Couple of questions....how do you get your SG through the fruit...I have almost two inches of fermenting fruit on top of the bucket...did I miss something? When I put my hydrometer in the bucket it really sits on top of the fruit unless I force it down into the bucket...help please. Since the figs took up space in my bucket...did I make a mistake to fill to the 6 gallon mark on the fermenter (have a 6 gallon carboy)....should I have added more water to compensate for the fruit?....or just add water back up to the 6 gallon mark once I remove the figs?
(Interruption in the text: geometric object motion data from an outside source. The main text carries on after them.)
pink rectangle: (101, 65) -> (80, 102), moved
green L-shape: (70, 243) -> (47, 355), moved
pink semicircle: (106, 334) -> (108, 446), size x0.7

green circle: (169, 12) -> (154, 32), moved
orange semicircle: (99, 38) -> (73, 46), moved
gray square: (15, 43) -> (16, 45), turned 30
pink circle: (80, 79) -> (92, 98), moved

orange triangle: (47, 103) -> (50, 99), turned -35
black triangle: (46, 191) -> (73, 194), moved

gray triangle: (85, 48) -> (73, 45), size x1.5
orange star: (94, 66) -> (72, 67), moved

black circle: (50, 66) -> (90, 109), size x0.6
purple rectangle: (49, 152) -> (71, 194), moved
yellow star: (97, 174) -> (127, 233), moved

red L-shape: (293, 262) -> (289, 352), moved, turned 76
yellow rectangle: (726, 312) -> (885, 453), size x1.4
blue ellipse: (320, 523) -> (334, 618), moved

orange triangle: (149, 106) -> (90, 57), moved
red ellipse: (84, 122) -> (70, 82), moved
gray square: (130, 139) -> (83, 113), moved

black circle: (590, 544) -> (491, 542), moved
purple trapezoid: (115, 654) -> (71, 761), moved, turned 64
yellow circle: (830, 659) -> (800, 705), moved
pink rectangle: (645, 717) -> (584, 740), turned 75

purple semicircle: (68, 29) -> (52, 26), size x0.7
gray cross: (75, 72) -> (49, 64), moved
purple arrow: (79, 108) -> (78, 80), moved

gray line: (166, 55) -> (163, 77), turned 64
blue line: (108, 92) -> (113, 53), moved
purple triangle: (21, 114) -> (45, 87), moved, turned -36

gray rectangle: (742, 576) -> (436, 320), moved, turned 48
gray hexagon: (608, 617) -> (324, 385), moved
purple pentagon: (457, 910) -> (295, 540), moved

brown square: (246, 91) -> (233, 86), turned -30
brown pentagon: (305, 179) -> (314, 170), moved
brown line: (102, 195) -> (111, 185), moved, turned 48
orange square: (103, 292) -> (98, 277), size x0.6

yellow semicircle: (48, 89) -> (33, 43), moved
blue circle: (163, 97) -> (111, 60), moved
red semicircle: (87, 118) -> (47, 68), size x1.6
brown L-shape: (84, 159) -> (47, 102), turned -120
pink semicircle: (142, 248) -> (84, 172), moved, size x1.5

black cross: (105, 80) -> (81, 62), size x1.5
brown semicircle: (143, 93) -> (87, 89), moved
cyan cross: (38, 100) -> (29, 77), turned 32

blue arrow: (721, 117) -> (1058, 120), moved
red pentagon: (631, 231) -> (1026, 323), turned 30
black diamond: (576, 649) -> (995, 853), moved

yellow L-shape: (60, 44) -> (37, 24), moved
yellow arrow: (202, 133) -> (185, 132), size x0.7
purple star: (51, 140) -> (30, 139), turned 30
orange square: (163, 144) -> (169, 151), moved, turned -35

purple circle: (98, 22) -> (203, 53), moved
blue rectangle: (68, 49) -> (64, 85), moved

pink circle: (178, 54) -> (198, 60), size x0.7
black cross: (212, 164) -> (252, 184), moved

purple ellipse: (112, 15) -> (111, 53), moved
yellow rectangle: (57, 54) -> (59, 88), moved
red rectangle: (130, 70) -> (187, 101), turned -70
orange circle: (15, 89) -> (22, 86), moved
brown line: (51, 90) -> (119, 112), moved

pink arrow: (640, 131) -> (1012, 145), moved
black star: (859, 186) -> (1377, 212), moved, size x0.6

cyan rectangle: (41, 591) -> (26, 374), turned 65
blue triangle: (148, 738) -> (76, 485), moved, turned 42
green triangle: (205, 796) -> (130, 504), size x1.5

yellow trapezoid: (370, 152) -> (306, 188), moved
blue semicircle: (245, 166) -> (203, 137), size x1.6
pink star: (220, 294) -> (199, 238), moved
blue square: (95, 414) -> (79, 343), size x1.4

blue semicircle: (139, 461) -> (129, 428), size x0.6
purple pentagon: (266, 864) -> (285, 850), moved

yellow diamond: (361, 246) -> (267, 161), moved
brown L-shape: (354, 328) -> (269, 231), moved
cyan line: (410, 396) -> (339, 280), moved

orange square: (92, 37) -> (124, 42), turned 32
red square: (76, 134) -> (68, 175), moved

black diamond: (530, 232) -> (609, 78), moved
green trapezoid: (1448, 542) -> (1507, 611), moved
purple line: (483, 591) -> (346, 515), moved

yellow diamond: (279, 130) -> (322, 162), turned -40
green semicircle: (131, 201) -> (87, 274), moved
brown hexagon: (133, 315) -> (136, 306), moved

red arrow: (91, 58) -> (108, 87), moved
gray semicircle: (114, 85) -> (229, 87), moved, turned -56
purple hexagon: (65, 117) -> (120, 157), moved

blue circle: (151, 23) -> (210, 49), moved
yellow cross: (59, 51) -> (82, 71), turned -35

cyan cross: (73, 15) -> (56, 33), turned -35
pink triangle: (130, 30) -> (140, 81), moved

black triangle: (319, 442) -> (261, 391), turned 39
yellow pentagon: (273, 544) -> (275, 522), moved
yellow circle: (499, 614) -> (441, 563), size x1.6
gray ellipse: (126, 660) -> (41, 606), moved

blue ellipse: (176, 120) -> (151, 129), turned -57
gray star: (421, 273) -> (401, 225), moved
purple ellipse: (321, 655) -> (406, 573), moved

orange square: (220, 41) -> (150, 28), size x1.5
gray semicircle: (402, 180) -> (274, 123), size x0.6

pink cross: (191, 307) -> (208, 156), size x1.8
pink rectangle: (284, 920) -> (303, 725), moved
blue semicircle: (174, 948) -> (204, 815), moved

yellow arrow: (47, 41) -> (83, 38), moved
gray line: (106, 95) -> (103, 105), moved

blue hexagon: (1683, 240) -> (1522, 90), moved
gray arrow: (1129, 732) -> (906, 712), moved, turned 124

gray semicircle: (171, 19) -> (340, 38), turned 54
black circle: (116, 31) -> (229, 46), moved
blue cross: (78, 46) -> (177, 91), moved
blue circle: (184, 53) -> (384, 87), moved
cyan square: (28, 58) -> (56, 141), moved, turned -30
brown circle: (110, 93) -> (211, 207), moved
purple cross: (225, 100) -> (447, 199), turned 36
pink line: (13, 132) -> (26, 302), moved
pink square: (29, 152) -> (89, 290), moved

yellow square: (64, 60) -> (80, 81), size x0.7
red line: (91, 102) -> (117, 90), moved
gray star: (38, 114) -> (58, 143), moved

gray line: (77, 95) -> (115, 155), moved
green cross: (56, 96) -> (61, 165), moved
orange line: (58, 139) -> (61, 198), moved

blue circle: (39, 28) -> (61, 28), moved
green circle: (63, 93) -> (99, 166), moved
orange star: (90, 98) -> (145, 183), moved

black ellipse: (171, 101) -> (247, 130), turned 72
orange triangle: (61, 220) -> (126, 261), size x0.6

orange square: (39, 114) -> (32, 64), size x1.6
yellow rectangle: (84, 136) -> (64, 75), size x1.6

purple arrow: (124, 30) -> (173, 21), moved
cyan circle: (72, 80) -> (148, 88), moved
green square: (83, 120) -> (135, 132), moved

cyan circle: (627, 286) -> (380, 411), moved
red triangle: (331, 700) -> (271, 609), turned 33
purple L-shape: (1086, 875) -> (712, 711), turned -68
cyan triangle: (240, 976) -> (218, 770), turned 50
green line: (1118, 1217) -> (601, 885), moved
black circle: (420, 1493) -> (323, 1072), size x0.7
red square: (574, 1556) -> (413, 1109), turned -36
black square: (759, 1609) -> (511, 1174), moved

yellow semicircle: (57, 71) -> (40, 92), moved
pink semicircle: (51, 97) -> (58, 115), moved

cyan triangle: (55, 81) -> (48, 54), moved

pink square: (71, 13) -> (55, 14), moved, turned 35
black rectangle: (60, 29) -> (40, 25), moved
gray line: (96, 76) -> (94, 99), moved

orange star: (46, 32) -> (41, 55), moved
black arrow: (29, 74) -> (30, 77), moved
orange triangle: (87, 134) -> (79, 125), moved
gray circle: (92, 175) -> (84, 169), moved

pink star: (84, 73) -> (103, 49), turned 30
More questions to follow....thanks and cheers.


----------



## bg7mm (Jul 16, 2012)

i remove liquid from the primary with a wine thief, pour this into a glass tube made for the hydrometer. most all the fruit residue was removed when i removed the bag containing it, only a small amount now still floating above the fermentation bubbles. i dropped the honey this evening, fermentation still going hard. going to wait a day or two before racking into a secondary glass carboy. i'm going to try filtering it thru a cloth to remove all i can before secondary, never done this before but theres always a first for everything right?


----------



## juventude (Jul 17, 2012)

Passing them through a cloth might be a little too much as you may end up loosing some of those delicious flavors .... Suggest that you strain it through those fine strainers, those that we use for icing sugar or flour those have a realy fine mesh ... And then let the gravity do the rest of the work for you....


----------